Most physicians believe that medicine should be based on science. Evidence based medicine, (EBM) ‘‘the conscientious, explicit, and judicious use of current best evidence in making decisions about the care of individual patients’’ [74], is a refinement of this view. Meanwhile, the scientific basis of medicine is under increasingly severe attack.
We'd like to take this opportunity to identify a misuse of EBM that, ironically, contributes to the attack on the scientific basis of medicine, and that authors Montori and Guyatt didn't consider--probably because they are unaware of it. We explain it in the following letter, submitted to JAMA in response to their article. We discuss it at more length on the other blog to which we contribute, Science-Based Medicine, referenced from the letter:
To the editor:
In their recent article, “Progress in Evidence-Based Medicine,” Drs. Montori and Guyatt include important caveats about misuses of EBM. They mention trials funded by industry. They list several, documented problems with such trials, and correctly warn that these can result in erroneous interpretations by “unsophisticated users of the medical literature.” They correctly worry about “abandoning appropriate skepticism.”There is a related misuse of EBM that leads to erroneous interpretations even by sophisticated authors, and that calls attention to systematic problems in EBM: trials of highly implausible hypotheses. Thus, regarding the homeopathic preparation Oscillococcinum, the Cochrane Collaboration writes:
Though promising, the data were not strong enough to make a general recommendation to use Oscillococcinum for first-line treatment of influenza and influenza-like syndromes. Further research is warranted…[1]
The data, however, are not promising, and further research is not warranted. The reason is that for highly implausible treatments, existing knowledge easily trumps modestly “positive” trial data. In the case of homeopathy, each of its tenets has been more than adequately disproved, and its claim that the potency of a “remedy” increases with each dilution of the original substance, continuing well past the point at which not a molecule of that substance remains in the preparation, contradicts physical reality.[2]

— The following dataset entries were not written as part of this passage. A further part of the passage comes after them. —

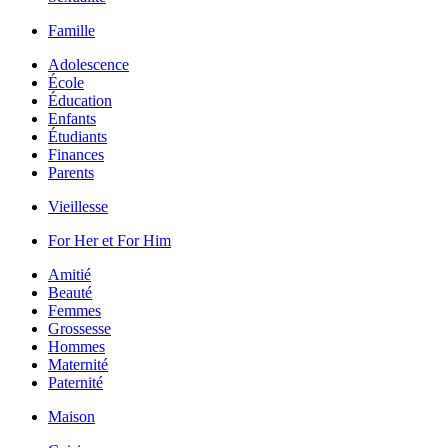
Famille
Adolescence
École
Éducation
Enfants
Étudiants
Finances
Parents
Vieillesse
For Her et For Him
Amitié
Beauté
Femmes
Grossesse
Hommes
Maternité
Paternité
Maison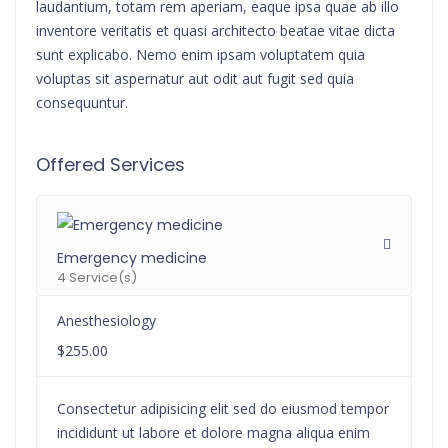
laudantium, totam rem aperiam, eaque ipsa quae ab illo
inventore veritatis et quasi architecto beatae vitae dicta
sunt explicabo. Nemo enim ipsam voluptatem quia
voluptas sit aspernatur aut odit aut fugit sed quia
consequuntur.
Offered Services
Emergency medicine
4 Service(s)
Anesthesiology
$255.00
Consectetur adipisicing elit sed do eiusmod tempor
incididunt ut labore et dolore magna aliqua enim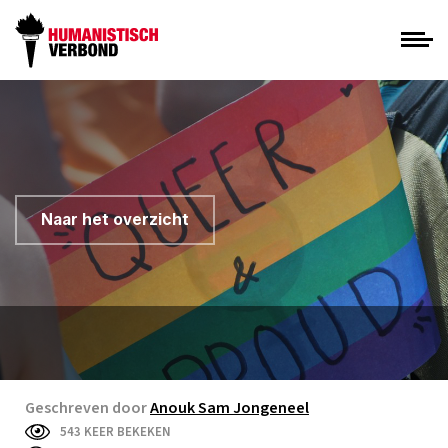
Naar het overzicht
Geschreven door
Anouk Sam Jongeneel
543 KEER BEKEKEN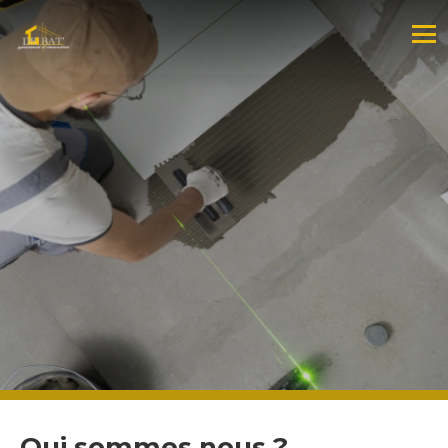
Qui sommes nous ?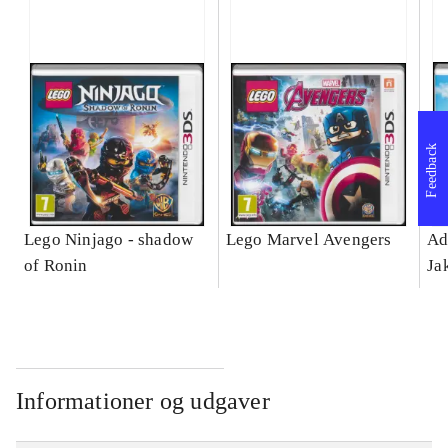
Feedback
Lego Ninjago - shadow
Lego Marvel Avengers
Ad
of Ronin
Ja
Informationer og udgaver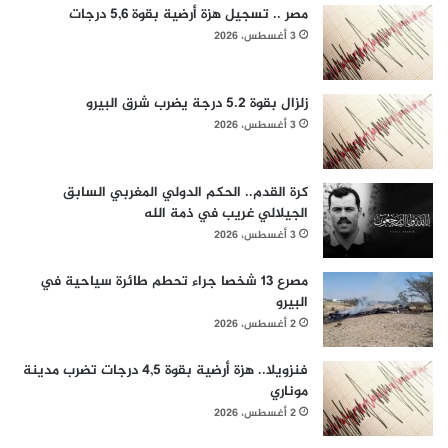
مصر .. تسجيل هزة أرضية بقوة 5,6 درجات
3 أغسطس، 2026
زلزال بقوة 5.2 درجة يضرب شرق البيرو
3 أغسطس، 2026
كرة القدم.. الحكم الدولي المغربي السابق
الجيلالي غريب في ذمة الله
3 أغسطس، 2026
مصرع 13 شخصا جراء تحطم طائرة سياحية في
البيرو
2 أغسطس، 2026
فنزويلا.. هزة أرضية بقوة 4,5 درجات تضرب مدينة
موناري
2 أغسطس، 2026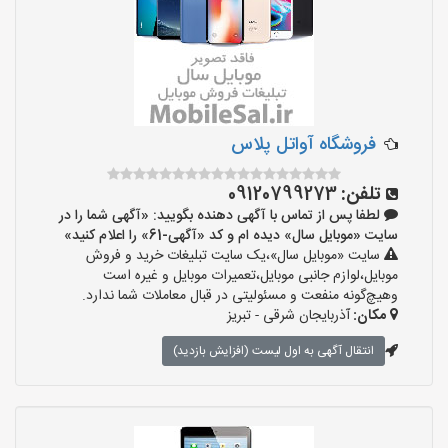
فروشگاه آواتل پلاس
تلفن:
09120799273
لطفا پس از تماس با آگهی دهنده بگویید: «آگهی شما را در
سایت «موبایل سال» دیده ام و کد «آگهی-61» را اعلام کنید»
سایت «موبایل سال»،یک سایت تبلیغات خرید و فروش
موبایل،لوازم جانبی موبایل،تعمیرات موبایل و غیره است
وهیچ‌گونه منفعت و مسئولیتی در قبال معاملات شما ندارد.
مکان:
آذربایجان شرقی - تبریز
انتقال آگهی به اول لیست (افزایش بازدید)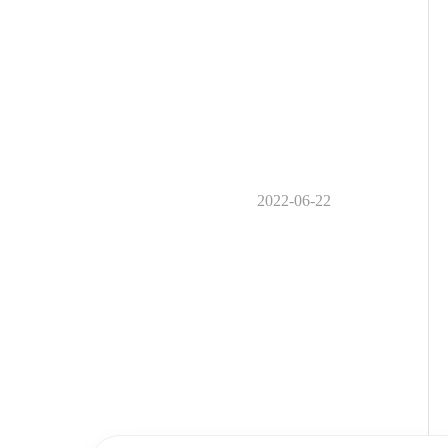
2022-06-22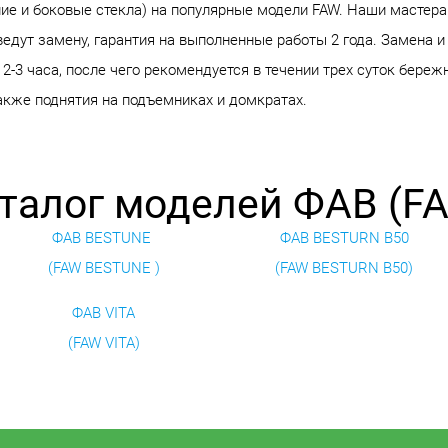
ние и боковые стекла) на популярные модели FAW. Наши мастер
едут замену, гарантия на выполненные работы 2 года. Замена и
2-3 часа, после чего рекомендуется в течении трех суток бере
также поднятия на подъемниках и домкратах.
талог моделей ФАВ (F
ФАВ BESTUNE
ФАВ BESTURN B50
(FAW BESTUNE )
(FAW BESTURN B50)
ФАВ VITA
(FAW VITA)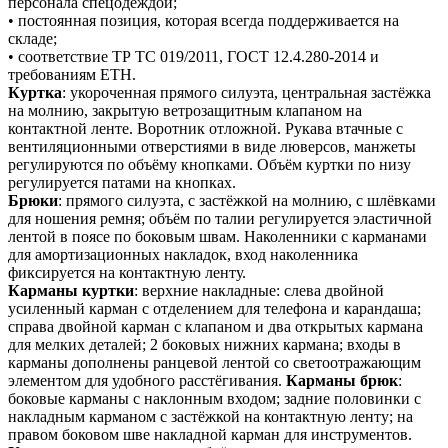
персонала спецодеждой;
• постоянная позиция, которая всегда поддерживается на
складе;
• соответствие ТР ТС 019/2011, ГОСТ 12.4.280-2014 и
требованиям ЕТН.
Куртка
: укороченная прямого силуэта, центральная застёжка
на молнию, закрытую ветрозащитным клапаном на
контактной ленте. Воротник отложной. Рукава втачные с
вентиляционными отверстиями в виде люверсов, манжеты
регулируются по объёму кнопками. Объём куртки по низу
регулируется патами на кнопках.
Брюки
: прямого силуэта, с застёжкой на молнию, с шлёвками
для ношения ремня; объём по талии регулируется эластичной
лентой в поясе по боковым швам. Наколенники с карманами
для амортизационных накладок, вход наколенника
фиксируется на контактную ленту.
Карманы куртки
: верхние накладные: слева двойной
усиленный карман с отделением для телефона и карандаша;
справа двойной карман с клапаном и два открытых кармана
для мелких деталей; 2 боковых нижних кармана; входы в
карманы дополнены ранцевой лентой со светоотражающим
элементом для удобного расстёгивания.
Карманы брюк
:
боковые карманы с наклонным входом; задние половинки с
накладным карманом с застёжкой на контактную ленту; на
правом боковом шве накладной карман для инструментов.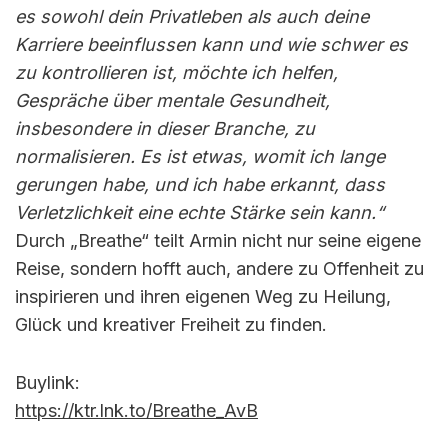
es sowohl dein Privatleben als auch deine
Karriere beeinflussen kann und wie schwer es
zu kontrollieren ist, möchte ich helfen,
Gespräche über mentale Gesundheit,
insbesondere in dieser Branche, zu
normalisieren. Es ist etwas, womit ich lange
gerungen habe, und ich habe erkannt, dass
Verletzlichkeit eine echte Stärke sein kann.“
Durch „Breathe“ teilt Armin nicht nur seine eigene
Reise, sondern hofft auch, andere zu Offenheit zu
inspirieren und ihren eigenen Weg zu Heilung,
Glück und kreativer Freiheit zu finden.
Buylink:
https://ktr.lnk.to/Breathe_AvB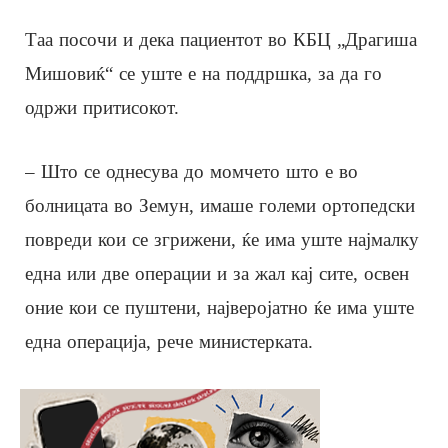
Таа посочи и дека пациентот во КБЦ „Драгиша
Мишовиќ“ се уште е на поддршка, за да го
одржи притисокот.
– Што се однесува до момчето што е во
болницата во Земун, имаше големи ортопедски
повреди кои се згрижени, ќе има уште најмалку
една или две операции и за жал кај сите, освен
оние кои се пуштени, најверојатно ќе има уште
една операција, рече министерката.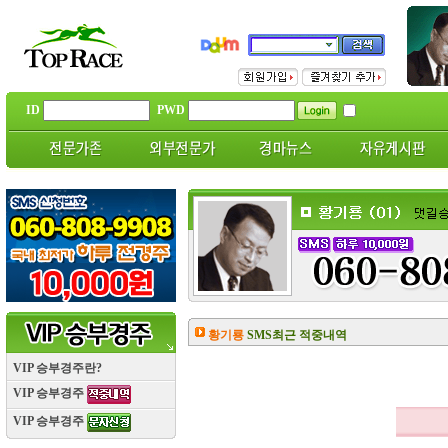
ID
PWD
황기룡
SMS최근 적중내역
VIP 승부경주란?
VIP 승부경주
VIP 승부경주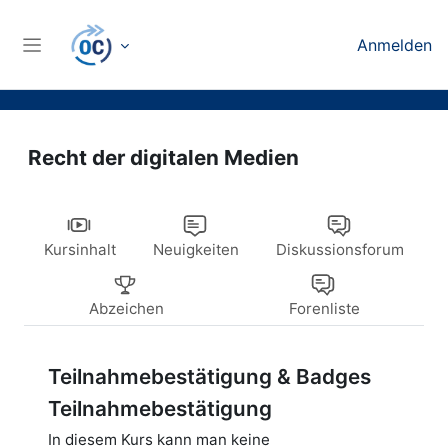
Zum Hauptinhalt
Anmelden
Website-Übersicht
Recht der digitalen Medien
Kursinhalt
Neuigkeiten
Diskussionsforum
Abzeichen
Forenliste
Teilnahmebestätigung & Badges
Teilnahmebestätigung
In diesem Kurs kann man keine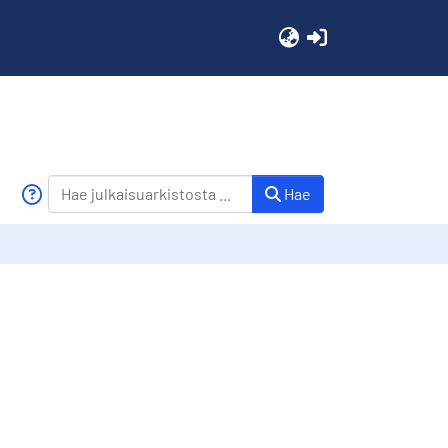
(current)
Hae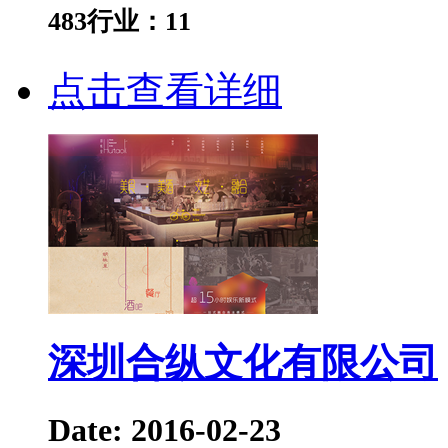
483
行业：
11
点击查看详细
深圳合纵文化有限公司
Date: 2016-02-23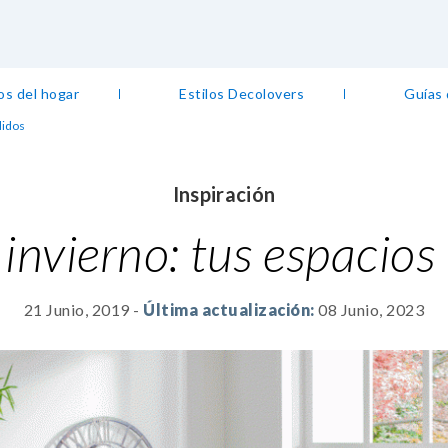
os del hogar
Estilos Decolovers
Guías
lidos
Inspiración
 invierno: tus espacios
21 Junio, 2019
-
Última actualización:
08 Junio, 2023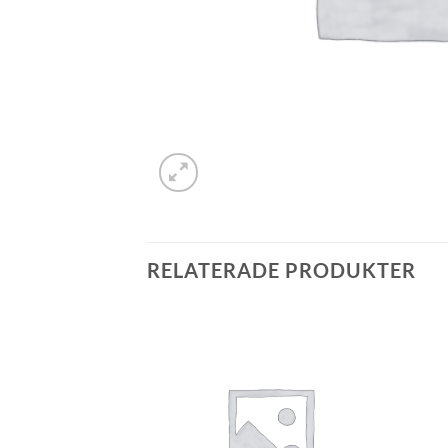
RELATERADE PRODUKTER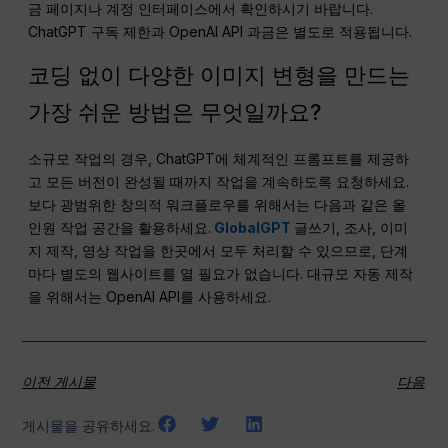
금 페이지나 계정 인터페이스에서 확인하시기 바랍니다.
ChatGPT 구독 제한과 OpenAI API 과금은 별도로 적용됩니다.
코딩 없이 다양한 이미지 변형을 만드는
가장 쉬운 방법은 무엇일까요?
소규모 작업의 경우, ChatGPT에 체계적인 프롬프트를 제공하
고 모든 버전이 완성될 때까지 작업을 계속하도록 요청하세요.
보다 광범위한 창의적 워크플로우를 위해서는 다음과 같은 올
인원 작업 공간을 활용하세요.
GlobalGPT
글쓰기, 조사, 이미
지 제작, 영상 작업을 한곳에서 모두 처리할 수 있으므로, 단계
마다 별도의 웹사이트를 열 필요가 없습니다. 대규모 자동 제작
을 위해서는 OpenAI API를 사용하세요.
이전 게시물
다음
게시물을 공유하세요: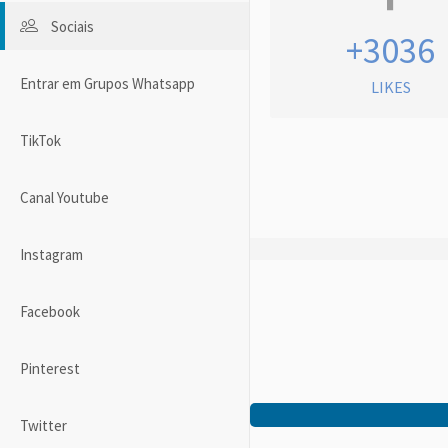
Sociais
+3036
Entrar em Grupos Whatsapp
LIKES
TikTok
Canal Youtube
Instagram
Facebook
Pinterest
Twitter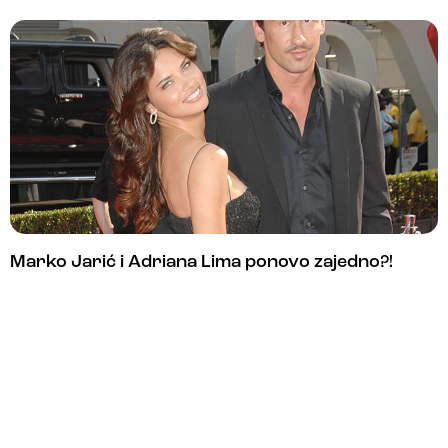
Marko Jarić i Adriana Lima ponovo zajedno?!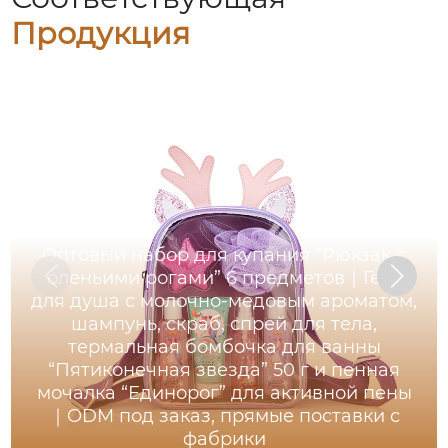
Продукция
Оптовый набор для купания “Рюкзак с
оленьими рогами” 6 предметов｜Гель
для душа с молочно-медовым ароматом,
шампунь, скраб, спрей для тела,
термальная бомбочка для ванны
“Пятиконечная звезда” 50 г и пенная
мочалка “Единорог” для активной пены
｜ODM под заказ, прямые поставки с
фабрики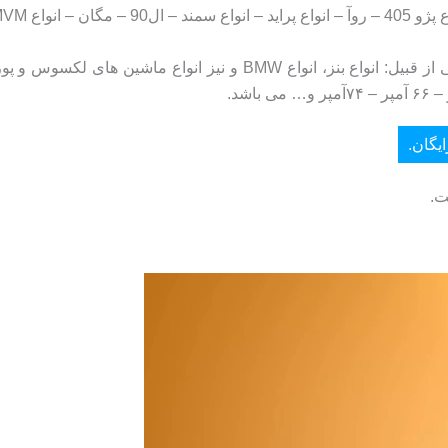
 و … می باشد.
علاوه بر این، قابل استفاده برای انواع مختلف ماشین های خارجی از قبیل:
یگان.
ت.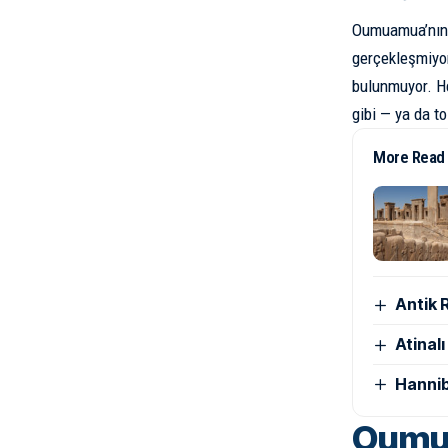
Oumuamua’nın h
gerçekleşmiyor
bulunmuyor. Her
gibi — ya da t
More Read
Antik 
Atinal
Hannib
Oumua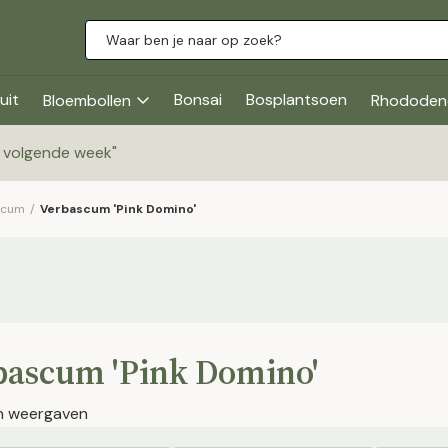
uit
Bonsai
Bosplantsoen
Bloembollen
Rhododen
g volgende week
"
scum
/
Verbascum 'Pink Domino'
bascum 'Pink Domino'
en weergaven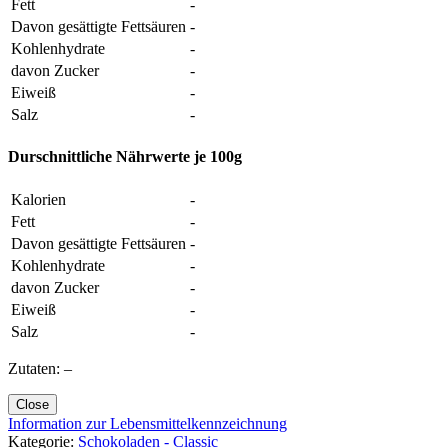
Fett
-
Davon gesättigte Fettsäuren
-
Kohlenhydrate
-
davon Zucker
-
Eiweiß
-
Salz
-
Durschnittliche Nährwerte je 100g
Kalorien
-
Fett
-
Davon gesättigte Fettsäuren
-
Kohlenhydrate
-
davon Zucker
-
Eiweiß
-
Salz
-
Zutaten: –
Close
Information zur Lebensmittelkennzeichnung
Kategorie:
Schokoladen - Classic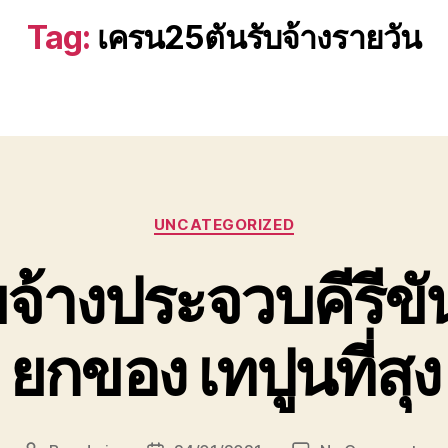
Tag:
เครน25ตันรับจ้างรายวัน
Categories
UNCATEGORIZED
จ้างประจวบคีรีขันธ
ยกของ เทปูนที่สุง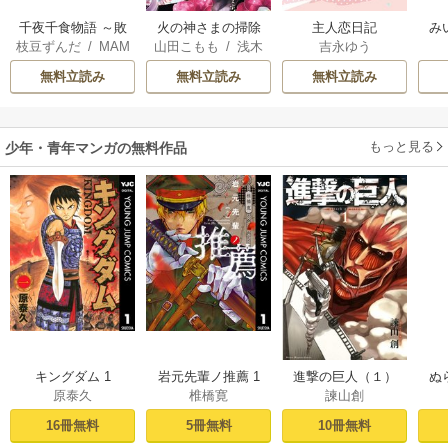
千夜千食物語 ～敗
火の神さまの掃除
主人恋日記
み
枝豆ずんだ
/
MAM
山田こもも
/
浅木
吉永ゆう
国の姫ですが氷の
人ですが、いつの
AKOTO
/
鴉羽凛燈
伊都
/
SNC
皇子殿下がどうも
間にか花嫁として
無料立読み
無料立読み
無料立読み
溺愛してくれてい
溺愛されています
ます～
もっと見る
少年・青年マンガの無料作品
キングダム 1
岩元先輩ノ推薦 1
進撃の巨人（１）
ぬ
原泰久
椎橋寛
諫山創
16冊無料
5冊無料
10冊無料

Such considerations reveal at least two, related problems with the evidence of EBM as it pertains to clinical trials. The first is explicit: by relegating “physiology, bench research or ‘first principles’” to Level 5 of its “Levels of Evidence” hierarchy, EBM fails to acknowledge that consistency with firmly established knowledge is a necessary, even if insufficient, basis for accepting a hypothetical treatment as effective.[2]
The second problem is part of the culture, if not the letter of EBM: by eschewing Bayesian in favor of “frequentist” statistics, its practitioners can excuse themselves from justifying estimates of prior probability, and erroneously conclude that trial data tell us more about reality than they do.[3-5]
In January, 2008, several colleagues began the blog Science-Based Medicine, referenced below.* The name, which could just as well have been “knowledge-based medicine,” is a frank recognition of the EBM weaknesses described above. Because of our interests, Science-Based Medicine’s content is predominantly, though not entirely, concerned with implausible health claims. Its larger message, however, is that these claims call attention to fundamental ways in which EBM can be improved, such as to justify its own claim to being an arbiter of real evidence.
Kimball C. Atwood, IV
Wallace I. Sampson
10/19/2008
* Steven Novella, David Gorski, Harriet Hall, Wallace Sampson, Kimball Atwood
[1] Vickers A, Smith C. Homoeopathic Oscillococcinum for preventing and treating influenza and influenza-like syndromes. Cochrane Database of Systematic Reviews 2006, Issue 3. Art. No.: CD001957. DOI: 10.1002/14651858.CD001957.pub3.
[2] Atwood K. Homeopathy and Evidence-Based Medicine: Back to the Future Part V. Science-Based Medicine 2008 (Feb. 8). http://www.sciencebasedmedicine.org/?p=42. Accessed October 19, 2008
[3] Atwood K. Prior Probability: the Dirty Little Secret of “Evidence-Based Alternative Medicine.” Science-Based Medicine 2008 (Feb. 15). http://www.sciencebasedmedicine.org/?p=48. Accessed October 19, 2008
[4] Goodman SN. Toward evidence-based medical statistics. 1: The P value fallacy. Ann Intern Med. 1999;130:995-1004.
[5] Goodman SN. Toward evidence-based medical statistics. 2: The Bayes factor. Ann Intern Med. 1999;130:1005-13.